§ Exercise
In the material below, identify each line bearing the word "Jeanine". Reproduce those lines.

§ Data records
┄┄┄┄┄┄┄┄┄┄┄┄┄┄┄┄┄┄┄┄
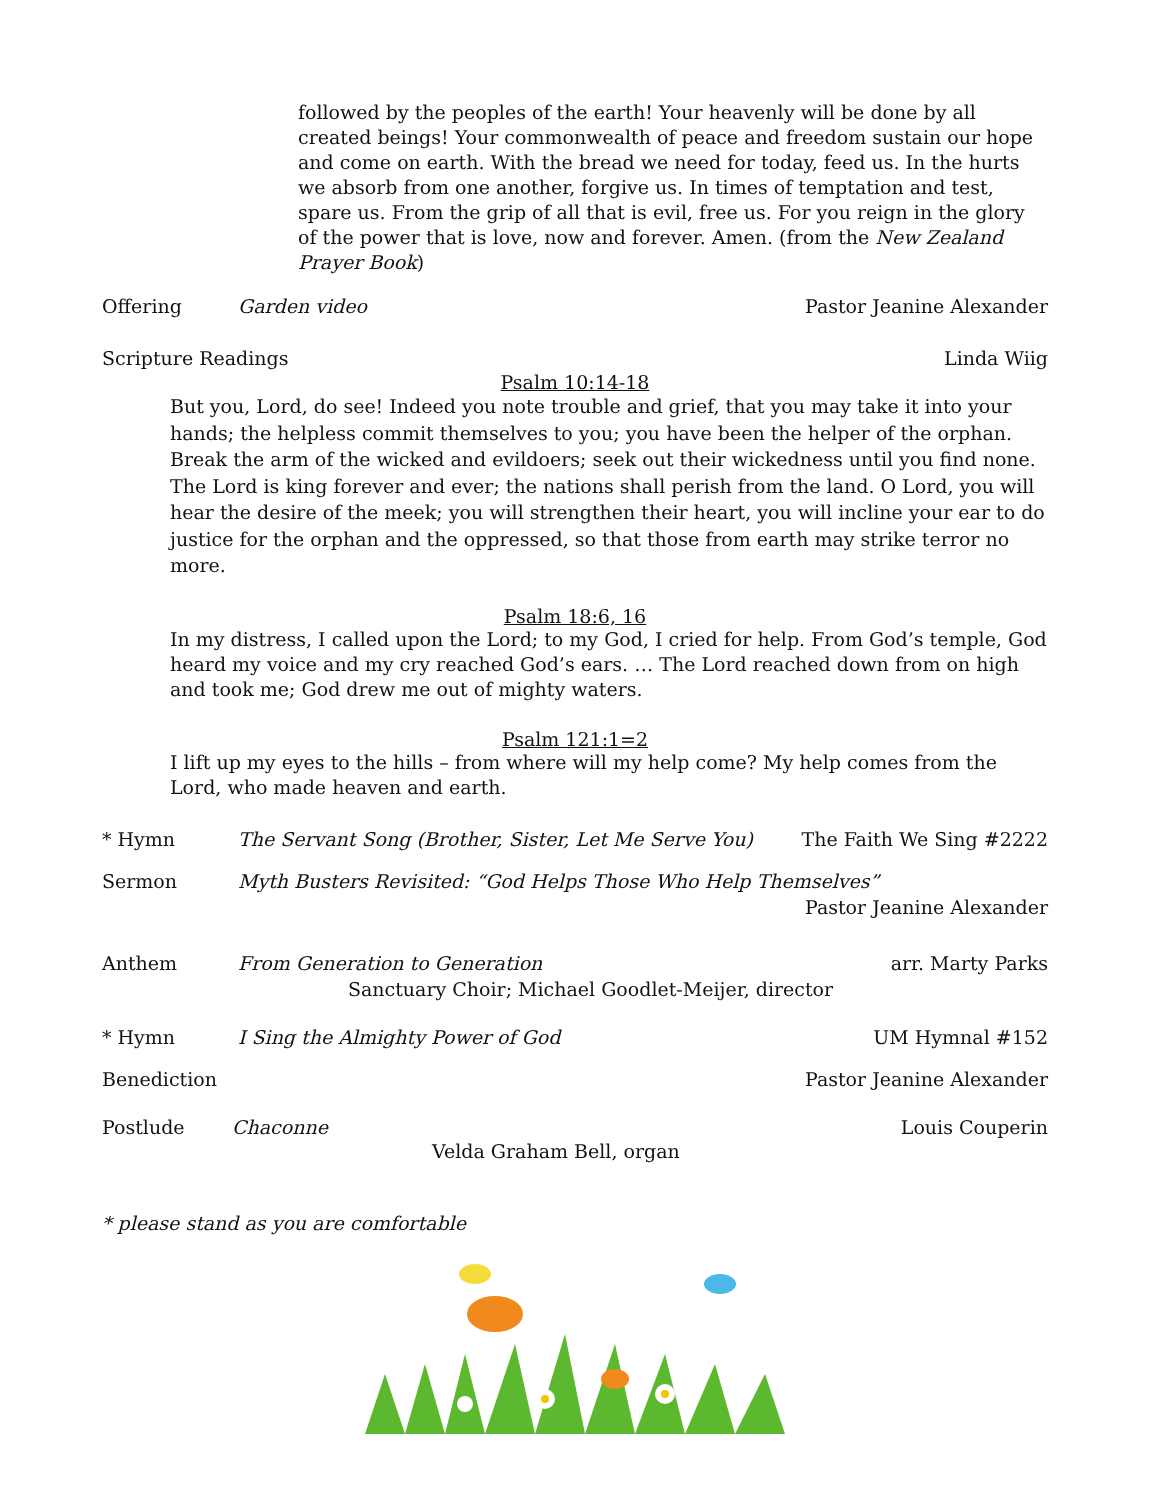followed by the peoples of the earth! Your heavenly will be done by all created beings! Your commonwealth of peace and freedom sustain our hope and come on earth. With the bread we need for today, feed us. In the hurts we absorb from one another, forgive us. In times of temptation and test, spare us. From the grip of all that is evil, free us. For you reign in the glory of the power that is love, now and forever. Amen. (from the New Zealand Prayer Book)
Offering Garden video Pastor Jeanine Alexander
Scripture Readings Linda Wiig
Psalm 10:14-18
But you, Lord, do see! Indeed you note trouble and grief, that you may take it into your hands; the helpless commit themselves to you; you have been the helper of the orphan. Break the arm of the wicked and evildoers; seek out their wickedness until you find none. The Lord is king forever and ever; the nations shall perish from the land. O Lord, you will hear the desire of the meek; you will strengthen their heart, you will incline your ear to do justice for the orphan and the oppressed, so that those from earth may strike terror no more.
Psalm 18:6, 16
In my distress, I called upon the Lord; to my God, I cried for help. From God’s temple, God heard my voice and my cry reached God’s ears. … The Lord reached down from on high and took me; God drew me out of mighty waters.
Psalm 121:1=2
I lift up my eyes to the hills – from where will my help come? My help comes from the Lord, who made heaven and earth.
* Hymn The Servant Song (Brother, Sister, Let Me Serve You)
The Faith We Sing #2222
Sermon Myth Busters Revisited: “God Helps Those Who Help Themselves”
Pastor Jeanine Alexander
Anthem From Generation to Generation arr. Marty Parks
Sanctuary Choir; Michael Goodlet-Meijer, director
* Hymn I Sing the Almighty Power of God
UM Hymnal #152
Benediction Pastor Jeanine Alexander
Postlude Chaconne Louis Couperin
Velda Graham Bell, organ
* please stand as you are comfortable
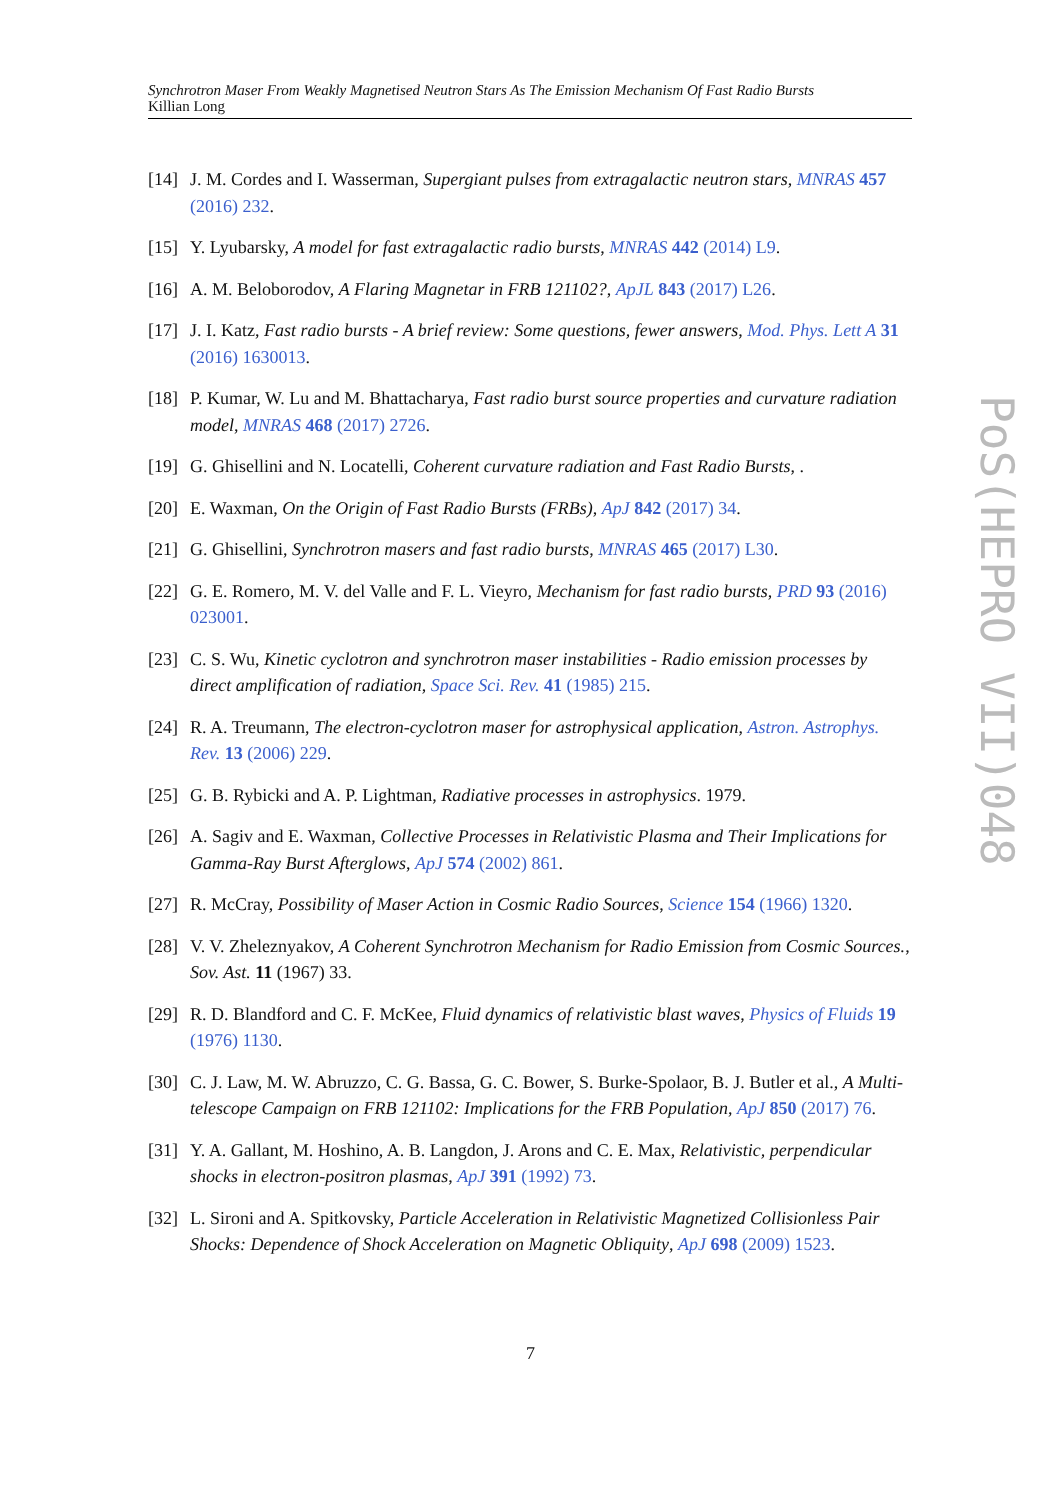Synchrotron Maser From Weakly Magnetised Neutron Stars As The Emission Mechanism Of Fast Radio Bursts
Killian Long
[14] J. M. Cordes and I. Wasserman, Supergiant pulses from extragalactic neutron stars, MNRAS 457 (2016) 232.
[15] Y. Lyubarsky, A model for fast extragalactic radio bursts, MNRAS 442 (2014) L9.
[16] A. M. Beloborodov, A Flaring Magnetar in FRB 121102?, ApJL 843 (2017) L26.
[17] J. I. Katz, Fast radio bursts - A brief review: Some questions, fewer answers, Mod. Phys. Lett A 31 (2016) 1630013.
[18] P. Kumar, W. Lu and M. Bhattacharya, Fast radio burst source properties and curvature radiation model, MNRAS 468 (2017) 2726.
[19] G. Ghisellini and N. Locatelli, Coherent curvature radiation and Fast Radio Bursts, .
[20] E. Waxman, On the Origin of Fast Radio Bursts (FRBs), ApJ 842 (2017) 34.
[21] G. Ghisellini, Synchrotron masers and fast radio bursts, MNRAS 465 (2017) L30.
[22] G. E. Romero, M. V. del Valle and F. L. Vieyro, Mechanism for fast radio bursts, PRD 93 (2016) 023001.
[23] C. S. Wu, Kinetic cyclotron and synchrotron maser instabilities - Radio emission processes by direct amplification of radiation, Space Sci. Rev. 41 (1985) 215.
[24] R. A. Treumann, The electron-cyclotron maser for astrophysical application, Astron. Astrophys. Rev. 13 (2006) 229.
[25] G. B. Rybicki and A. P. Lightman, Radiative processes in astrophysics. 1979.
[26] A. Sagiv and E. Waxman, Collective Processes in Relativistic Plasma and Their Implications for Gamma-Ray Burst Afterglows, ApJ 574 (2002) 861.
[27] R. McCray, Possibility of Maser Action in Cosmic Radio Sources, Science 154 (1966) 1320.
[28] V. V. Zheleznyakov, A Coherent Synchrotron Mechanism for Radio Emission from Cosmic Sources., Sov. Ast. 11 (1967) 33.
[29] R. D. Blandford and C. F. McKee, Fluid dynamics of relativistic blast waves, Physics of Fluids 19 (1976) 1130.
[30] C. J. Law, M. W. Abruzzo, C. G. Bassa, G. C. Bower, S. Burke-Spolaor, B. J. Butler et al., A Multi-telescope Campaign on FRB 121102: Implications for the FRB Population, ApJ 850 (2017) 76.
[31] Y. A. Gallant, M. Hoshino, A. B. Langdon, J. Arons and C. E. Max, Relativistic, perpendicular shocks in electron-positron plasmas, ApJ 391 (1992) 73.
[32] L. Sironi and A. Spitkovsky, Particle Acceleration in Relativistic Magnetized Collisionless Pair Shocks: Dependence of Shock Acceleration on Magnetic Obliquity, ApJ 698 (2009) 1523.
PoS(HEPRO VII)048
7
┄┄┄┄┄┄┄┄┄┄┄┄┄┄┄┄┄┄┄┄
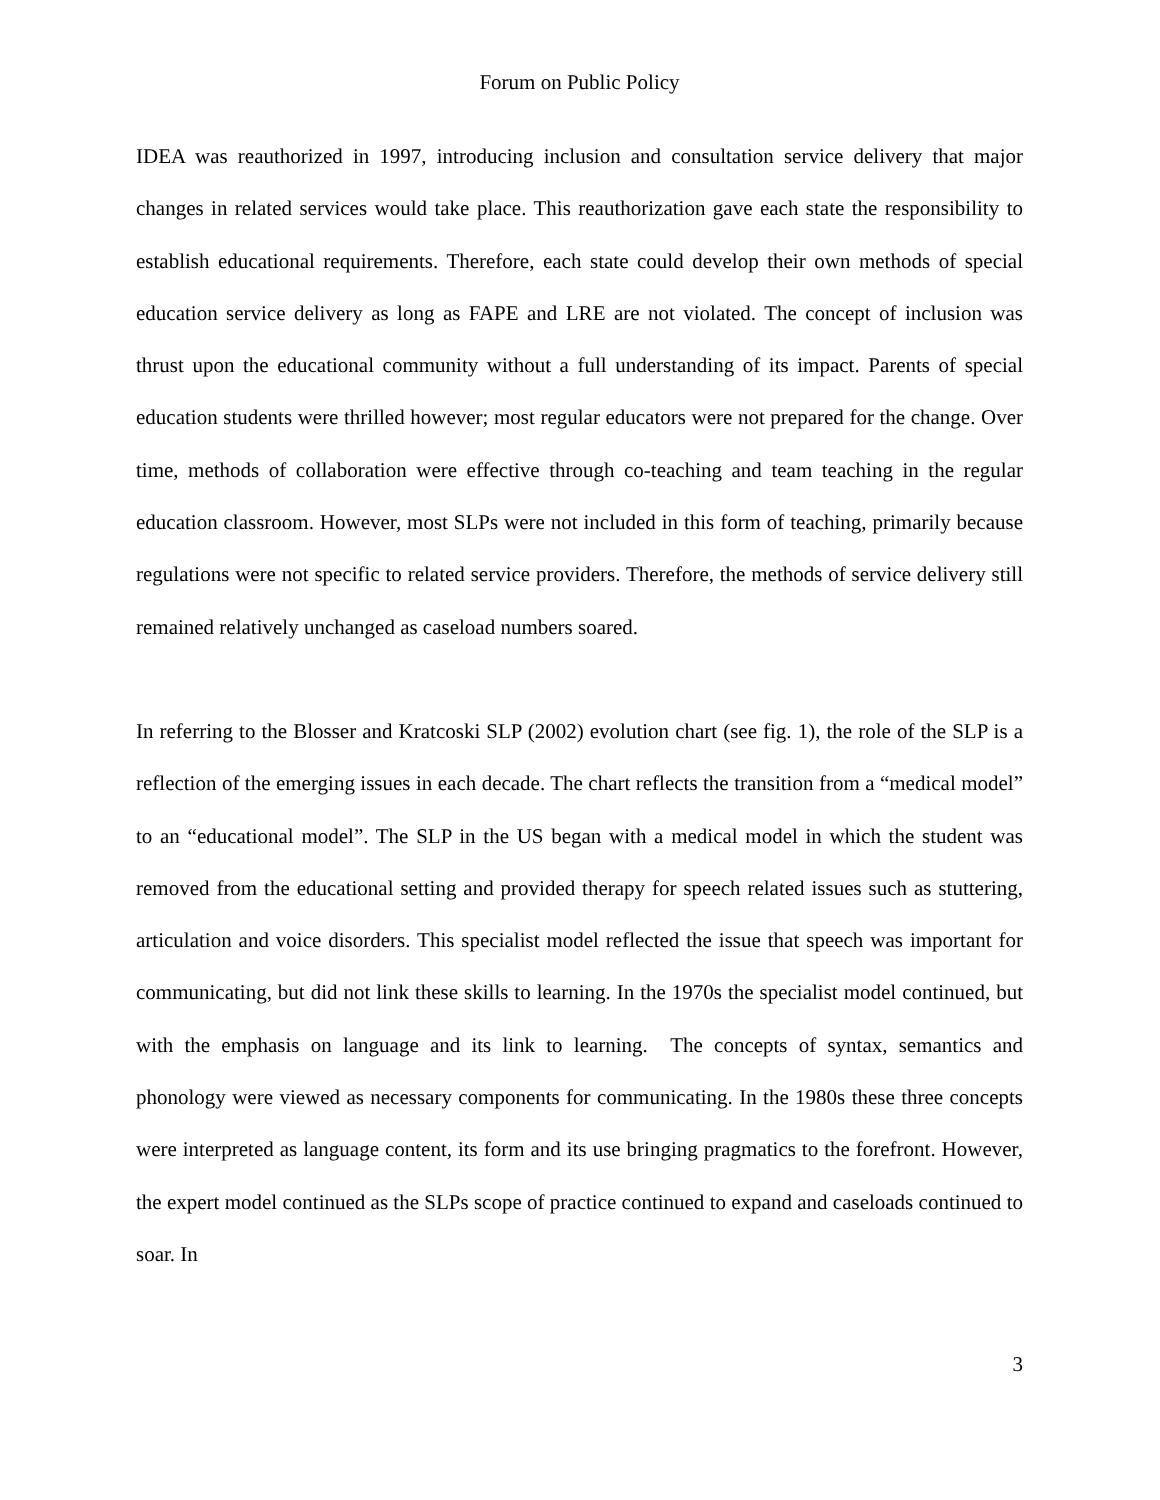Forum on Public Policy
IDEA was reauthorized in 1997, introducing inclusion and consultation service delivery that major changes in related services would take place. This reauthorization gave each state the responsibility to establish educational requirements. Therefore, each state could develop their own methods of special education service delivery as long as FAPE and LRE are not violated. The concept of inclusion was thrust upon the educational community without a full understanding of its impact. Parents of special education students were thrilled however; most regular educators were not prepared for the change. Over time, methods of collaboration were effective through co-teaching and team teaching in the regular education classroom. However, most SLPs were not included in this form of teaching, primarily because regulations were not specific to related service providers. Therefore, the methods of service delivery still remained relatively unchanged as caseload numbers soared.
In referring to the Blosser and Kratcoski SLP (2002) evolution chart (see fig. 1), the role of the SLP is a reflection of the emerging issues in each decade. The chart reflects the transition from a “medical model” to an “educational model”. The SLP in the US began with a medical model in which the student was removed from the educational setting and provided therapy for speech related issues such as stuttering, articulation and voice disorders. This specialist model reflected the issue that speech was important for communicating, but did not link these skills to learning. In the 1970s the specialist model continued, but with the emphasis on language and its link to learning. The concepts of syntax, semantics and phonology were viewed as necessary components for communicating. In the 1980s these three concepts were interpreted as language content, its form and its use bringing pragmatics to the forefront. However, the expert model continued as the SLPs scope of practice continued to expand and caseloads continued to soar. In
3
┄┄┄┄┄┄┄┄┄┄┄┄┄┄┄┄┄┄┄┄
§ Task output
Offering Garden video Pastor Jeanine Alexander
Pastor Jeanine Alexander
Benediction Pastor Jeanine Alexander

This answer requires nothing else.